DATA SUPPLIED.
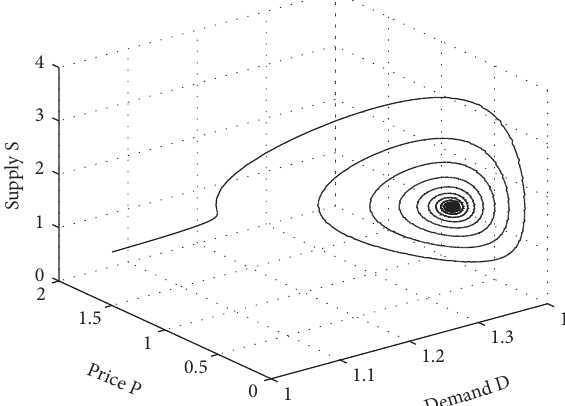
Figure 4: The phase diagram of the global asymptotic stability at E in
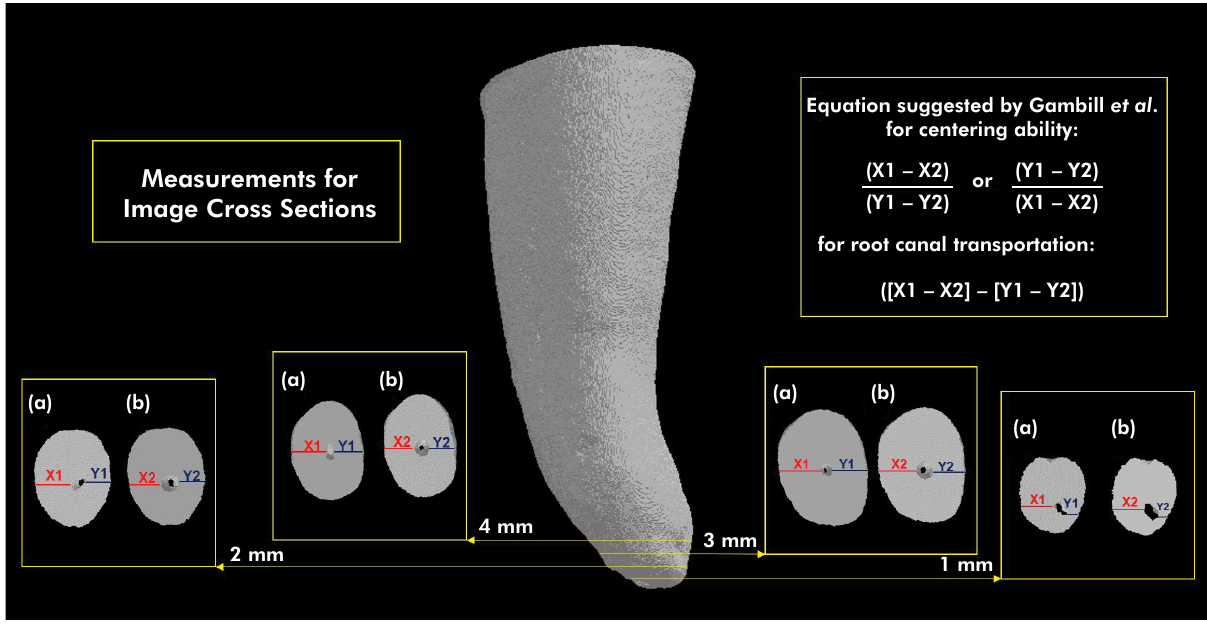
Figure 1. Representative images of the matching of axial reconstructions with the method used to detect root canal transportation in the last four millimeters of the apical portion: a) Axial sections indicating the thickness of the preoperative root canal dentin (X1 and Y1) and b) thickness of the dentin where root canal transportation (X2 and Y2) occurred in the postoperative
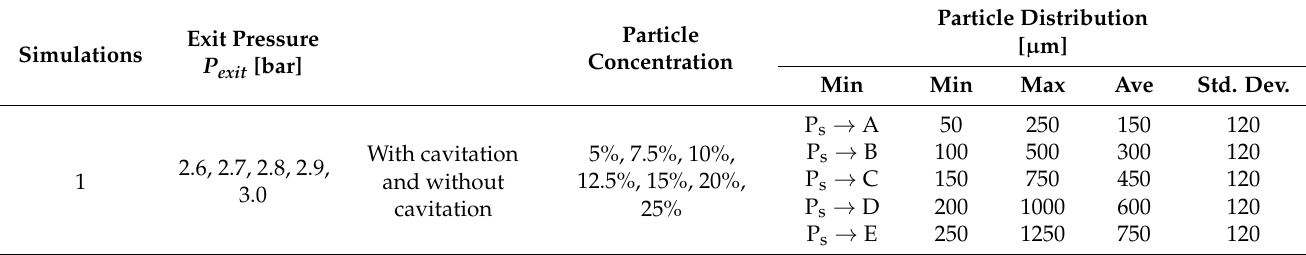
Table 1. List of the simulations conducted for the current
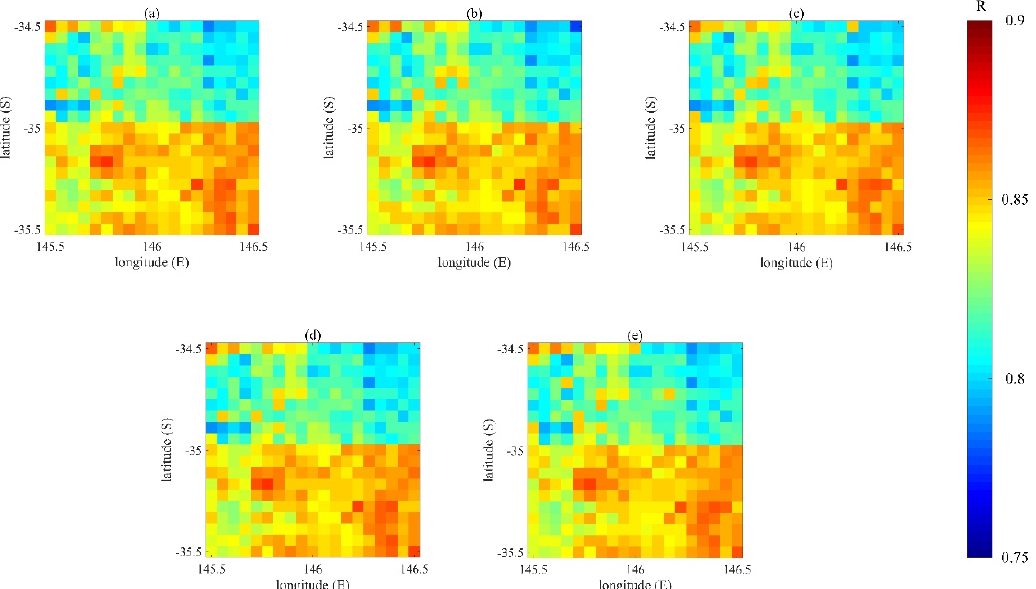
Figure 7. The R values between the CCI data and the assimilated data with ensemble sizes of: ( a ) 20; ( b ) 50; ( c ) 100; ( d ) 200; and ( e ) 500. Table 4. The mean and variance of the RMSE and R between the CCI data and the data assimilation experiments with different ensemble sizes.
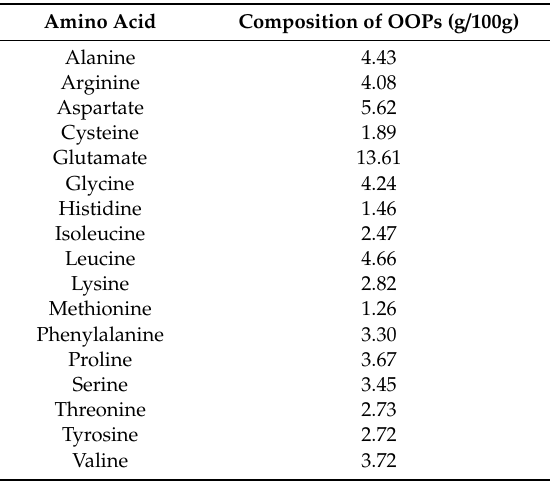
Table 1. Amino acid composition of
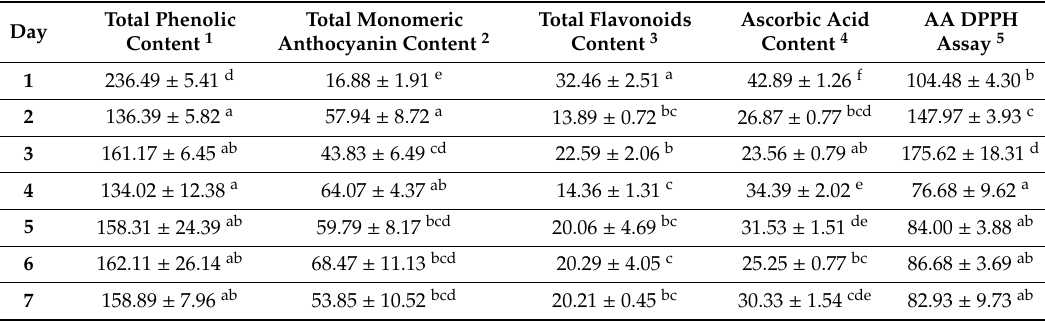
Table 4. Fruits stored at 1 ◦ C in fridge, packaged in PET (polyethylene terephthalate) film. E ff ect of storage period on the total phenolic content, total monomeric anthocyanin content, total flavonoid content, the ascorbic acid content, and the antioxidant activity DPPH parameters in red raspberries (cv. Erika). The results are the mean of three replicates ± Standard Deviation. ** ( P ≤ 0.01). The letters represent the significant di ff erence vertically at P ≤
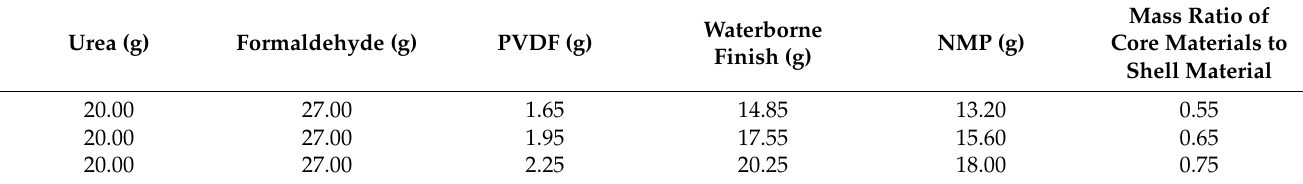
Table 1. Main components of fluororesin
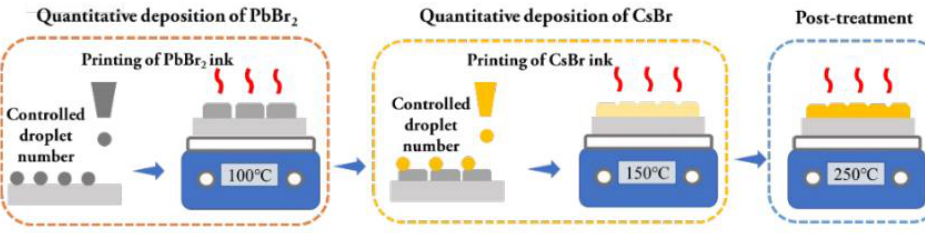
Figure 9. Diagram of the inkjet-printing process of CsPbBr 3 films [56].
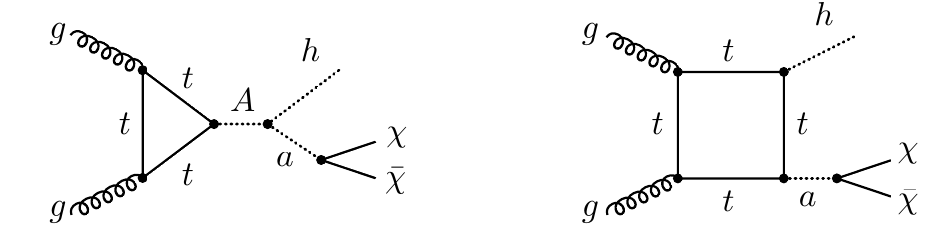
Figure 10 . Sample diagrams in the THDM with an extra pseudoscalar that induce a h + E T; signal in the alignment/decoupling limit. Graphs in which the role of a and A is interchanged can also provide a relevant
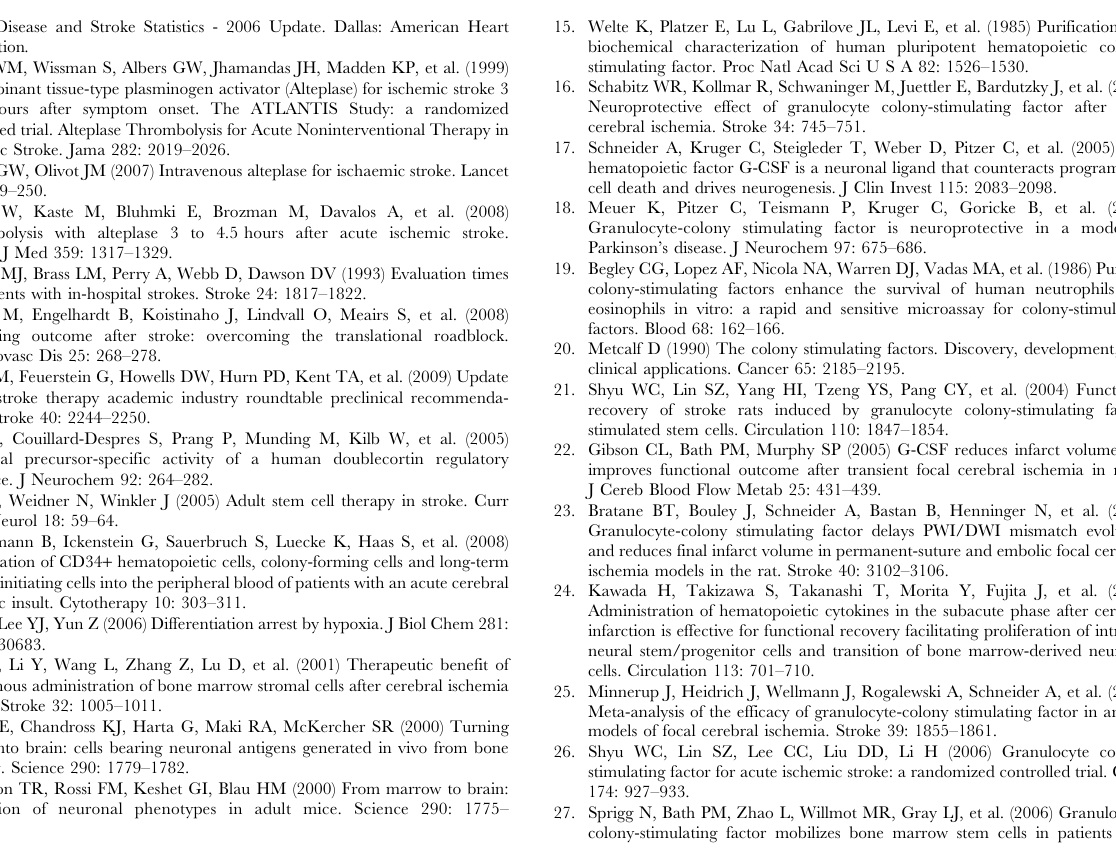
Figure S1 CRP (c-reactive protein) in mg/dl over time as median with minimum and maximum in the three different dosage groups. Figure S2 Leukocytes/ m l over time as median with minimum and maximum in the three different dosage groups. Table S1 Patients included in the VGM analysis. The table shows the 8 individuals’ gender and age and the timing of sequential MRIs after stroke onset (first to third MRI in days, fourth MRI in months).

TRY IT. Show each line of the listing that holds the string "with".

RESPONSE TO THIS EXERCISE.
Figure 1. Representative images of the matching of axial reconstructions with the method used to detect root canal transportation in the last four millimeters of the apical portion: a) Axial sections indicating the thickness of the preoperative root canal dentin (X1 and Y1) and b) thickness of the dentin where root canal transportation (X2 and Y2) occurred in the postoperative
Figure 7. The R values between the CCI data and the assimilated data with ensemble sizes of: ( a ) 20; ( b ) 50; ( c ) 100; ( d ) 200; and ( e ) 500. Table 4. The mean and variance of the RMSE and R between the CCI data and the data assimilation experiments with different ensemble sizes.
Figure 10 . Sample diagrams in the THDM with an extra pseudoscalar that induce a h + E T; signal in the alignment/decoupling limit. Graphs in which the role of a and A is interchanged can also provide a relevant
Figure S1 CRP (c-reactive protein) in mg/dl over time as median with minimum and maximum in the three different dosage groups. Figure S2 Leukocytes/ m l over time as median with minimum and maximum in the three different dosage groups. Table S1 Patients included in the VGM analysis. The table shows the 8 individuals’ gender and age and the timing of sequential MRIs after stroke onset (first to third MRI in days, fourth MRI in months).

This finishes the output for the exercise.